The United Nations high commissioner on human rights is looking into whether Zwarte Piet, considered an essential part of the Sinterklaas festivities, is a racist stereotype, the NRC reports.
In a letter to the Dutch government in January, the body stated that according to information it has received ‘the character and image of Black Pete perpetuate a stereotyped image of African people as second class citizens, fostering an underlying sense of inferiority in Dutch society’.
The letter also hints that the character of Black Pete may undermine the Netherlands’ efforts to have the Sinterklaas celebrations recognised as part of the official Unesco immaterial cultural heritage listings.

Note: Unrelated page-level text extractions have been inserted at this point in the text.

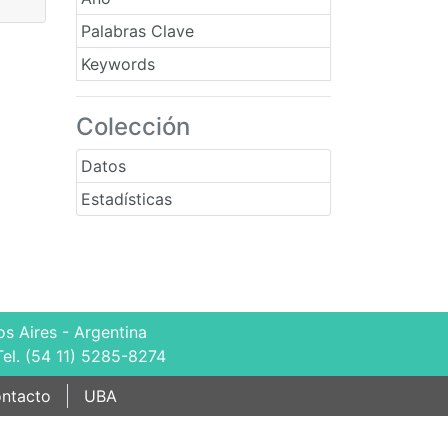
Palabras Clave
Keywords
Colección
Datos
Estadísticas
s Aires - Argentina
Tel. (54 11) 5285-8274
ntacto
UBA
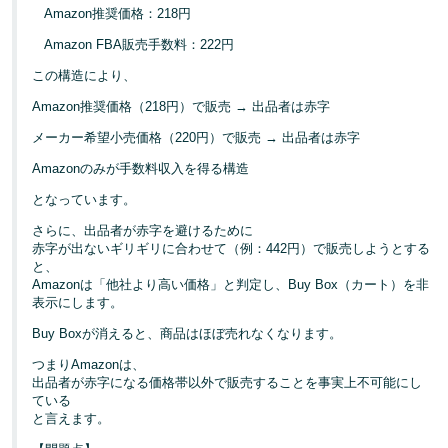
Amazon推奨価格：218円
Amazon FBA販売手数料：222円
この構造により、
Amazon推奨価格（218円）で販売 → 出品者は赤字
メーカー希望小売価格（220円）で販売 → 出品者は赤字
Amazonのみが手数料収入を得る構造
となっています。
さらに、出品者が赤字を避けるために
赤字が出ないギリギリに合わせて（例：442円）で販売しようとする
と、
Amazonは「他社より高い価格」と判定し、Buy Box（カート）を非
表示にします。
Buy Boxが消えると、商品はほぼ売れなくなります。
つまりAmazonは、
出品者が赤字になる価格帯以外で販売することを事実上不可能にし
ている
と言えます。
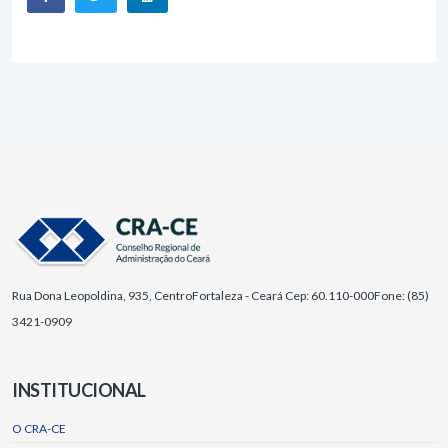
Rua Dona Leopoldina, 935, Centro
Fortaleza - Ceará Cep: 60.110-000
Fone: (85)
3421-0909
INSTITUCIONAL
O CRA-CE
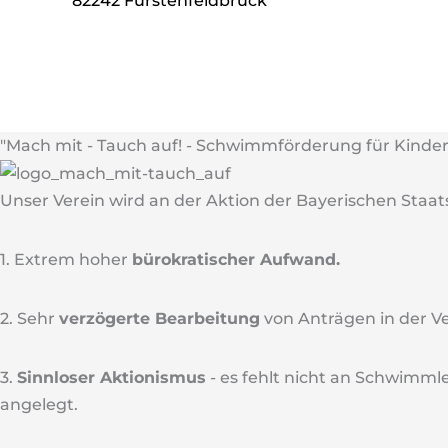
82242 Fürstenfeldbruck
"Mach mit - Tauch auf! - Schwimmförderung für Kinder"
Unser Verein wird an der Aktion der Bayerischen Staa
1. Extrem hoher
bürokratischer Aufwand.
2. Sehr
verzögerte Bearbeitung
von Anträgen in der V
3.
Sinnloser Aktionismus
- es fehlt nicht an Schwimm
angelegt.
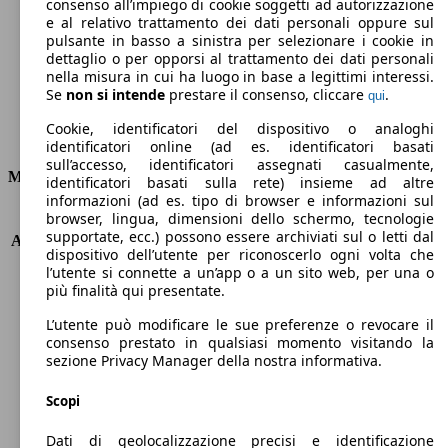
Emissioni di CO2 (combinato)*
consenso all’impiego di cookie soggetti ad autorizzazione
e al relativo trattamento dei dati personali oppure sul
pulsante in basso a sinistra per selezionare i cookie in
dettaglio o per opporsi al trattamento dei dati personali
nella misura in cui ha luogo in base a legittimi interessi.
Se
non si intende
prestare il consenso, cliccare
.
qui
Ø 4.7 l/100km
Cookie, identificatori del dispositivo o analoghi
Consumi
identificatori online (ad es. identificatori basati
sull’accesso, identificatori assegnati casualmente,
Motore e Prestazioni
identificatori basati sulla rete) insieme ad altre
informazioni (ad es. tipo di browser e informazioni sul
browser, lingua, dimensioni dello schermo, tecnologie
KW (PS)
100 kW (136 PS)
supportate, ecc.) possono essere archiviati sul o letti dal
Accelerazione (0-100 km/h)
9.5s
dispositivo dell’utente per riconoscerlo ogni volta che
Velocità massima (km/h)
210 km/h
l’utente si connette a un’app o a un sito web, per una o
Numero di marce
8
più finalità qui presentate.
Coppia
450 nm
L’utente può modificare le sue preferenze o revocare il
Cilindrata
2143 ccm
consenso prestato in qualsiasi momento visitando la
Carburante
Diesel
sezione Privacy Manager della nostra informativa.
Cilindri
4
Trasmissione
Automatico
Scopi
Tipo di trazione
trazione posteriore
Dati di geolocalizzazione precisi e identificazione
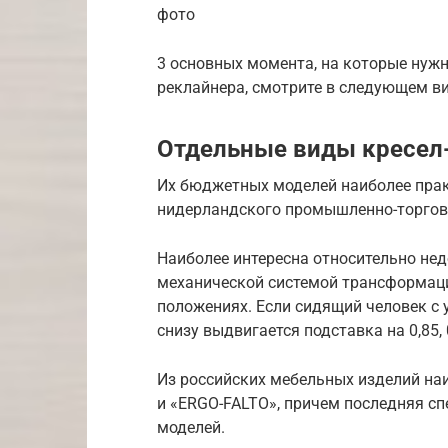
фото
3 основных момента, на которые нужн
реклайнера, смотрите в следующем в
Отдельные виды кресел
Их бюджетных моделей наиболее пра
нидерландского промышленно-торгового
Наиболее интересна относительно не
механической системой трансформаци
положениях. Если сидящий человек с 
снизу выдвигается подставка на 0,85, 0
Из российских мебельных изделий на
и «ERGO-FALTO», причем последняя сп
моделей.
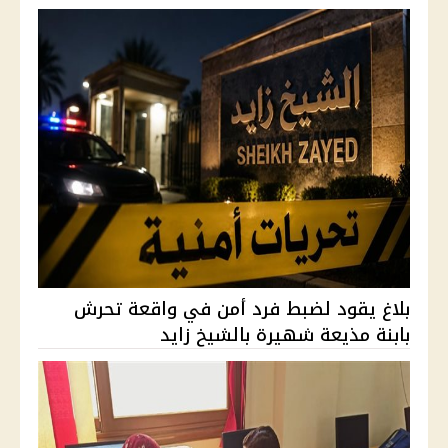
بلاغ يقود لضبط فرد أمن في واقعة تحرش
بابنة مذيعة شهيرة بالشيخ زايد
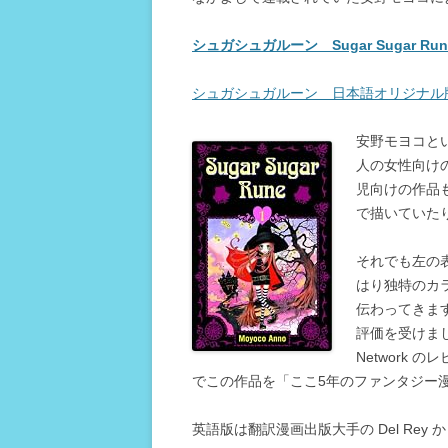
シュガシュガルーン Sugar Sugar R
シュガシュガルーン 日本語オリジナル
安野モヨコと
人の女性向け
児向けの作品
で描いていた
それでも左の
はり独特のカ
伝わってきま
評価を受けまし
Network の
でこの作品を「ここ5年のファンタジー
英語版は翻訳漫画出版大手の Del Rey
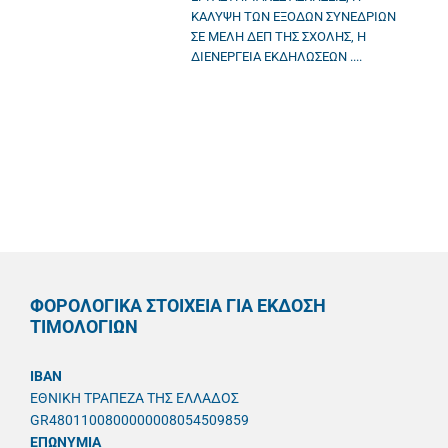
ΚΑΛΥΨΗ ΤΩΝ ΕΞΟΔΩΝ ΣΥΝΕΔΡΙΩΝ
ΣΕ ΜΕΛΗ ΔΕΠ ΤΗΣ ΣΧΟΛΗΣ, Η
ΔΙΕΝΕΡΓΕΙΑ ΕΚΔΗΛΩΣΕΩΝ ....
ΦΟΡΟΛΟΓΙΚΑ ΣΤΟΙΧΕΙΑ ΓΙΑ ΕΚΔΟΣΗ
ΤΙΜΟΛΟΓΙΩΝ
IBAN
ΕΘΝΙΚΗ ΤΡΑΠΕΖΑ ΤΗΣ ΕΛΛΑΔΟΣ
GR4801100800000008054509859
ΕΠΩΝΥΜΙΑ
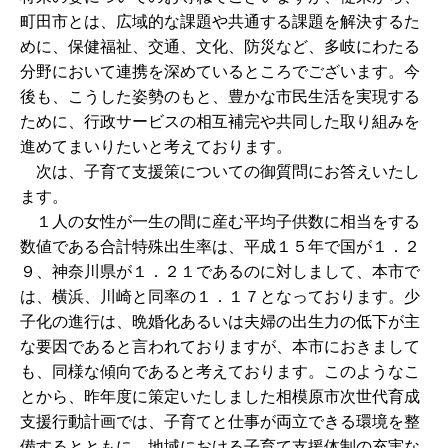
町田市とは、広域的な課題や共通する課題を解決するた
めに、保健福祉、交通、文化、防災など、多岐にわたる
分野において連携を深めているところでございます。今
後も、こうした姿勢のもと、豊かな市民生活を実現する
ために、行政サービスの相互補完や共同した取り組みを
進めてまいりたいと考えております。
次は、子育て支援策についての御質問にお答えいたし
ます。
１人の女性が一生の間に産む平均子供数に相当をする
数値である合計特殊出生率は、平成１５年で国が１．２
９、神奈川県が１．２１であるのに対しまして、本市で
は、横浜、川崎と同率の１．１７となっております。少
子化の進行は、晩婚化あるいは夫婦の出生力の低下が主
な要因であると言われておりますが、本市におきまして
も、同様な傾向であると考えております。このようなこ
とから、昨年度に策定いたしました相模原市次世代育成
支援行動計画では、子育てと仕事が両立できる環境を整
備するとともに、地域における子育て支援体制の充実な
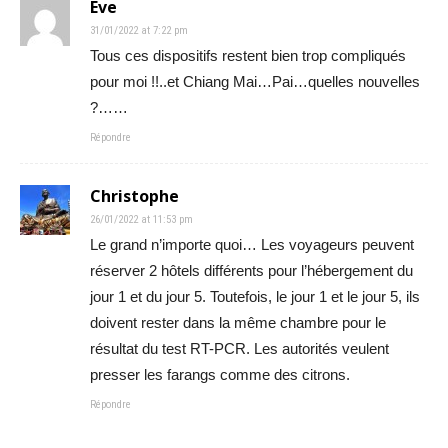
Eve
31/01/2022 at 7:22 pm
Tous ces dispositifs restent bien trop compliqués
pour moi !!..et Chiang Mai…Pai…quelles nouvelles
?……
Répondre
Christophe
26/01/2022 at 11:53 pm
Le grand n’importe quoi… Les voyageurs peuvent
réserver 2 hôtels différents pour l’hébergement du
jour 1 et du jour 5. Toutefois, le jour 1 et le jour 5, ils
doivent rester dans la même chambre pour le
résultat du test RT-PCR. Les autorités veulent
presser les farangs comme des citrons.
Répondre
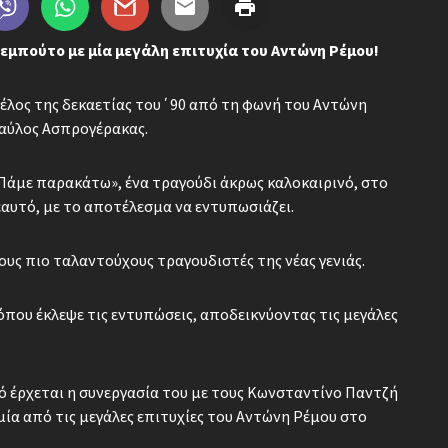
εμπούτο με μία μεγάλη επιτυχία του Αντώνη Ρέμου!
 τέλος της δεκαετίας του΄90 από τη φωνή του Αντώνη
Παύλος Ασπρογέρακας.
Πάμε παρακάτω», ένα τραγούδι άκρως καλοκαιρινό, στο
εαυτό, με το αποτέλεσμα να εντυπωσιάζει.
υς πιο ταλαντούχους τραγουδιστές της νέας γενιάς.
όπου έκλεψε τις εντυπώσεις, αποδεικνύοντας τις μεγάλες
 έρχεται η συνεργασία του με τους Κωνσταντίνο Παντζή
μία από τις μεγάλες επιτυχίες του Αντώνη Ρέμου στο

It ends by asking the Netherlands to answer five key questions about the tradition and the public debate.
The letter was replied to by the Dutch ambassador to the UN, Roderick van Schreven. In his answer, dated July, the ambassador says the Netherlands has not applied to have Sinterklaas included on the UN’s cultural heritage list and that the government is aware ‘Black Pete’ is considered offensive by some people.
The government regards Sinterklaas as a children’s festival with a ‘focus on Sinterklaas who hands out presents’, the ambassador states.
The NRC says the UN officials will discuss the Dutch response to their letter at the end of November.
Prime minister Mark Rutte was asked for his opinion about the ongoing Zwarte Piet debate by reporters on Friday and said he does not consider it an issue for the government. In Amsterdam, activists are trying to stop the traditional Sinterklaas procession because of the inclusion of Zwarte Piet.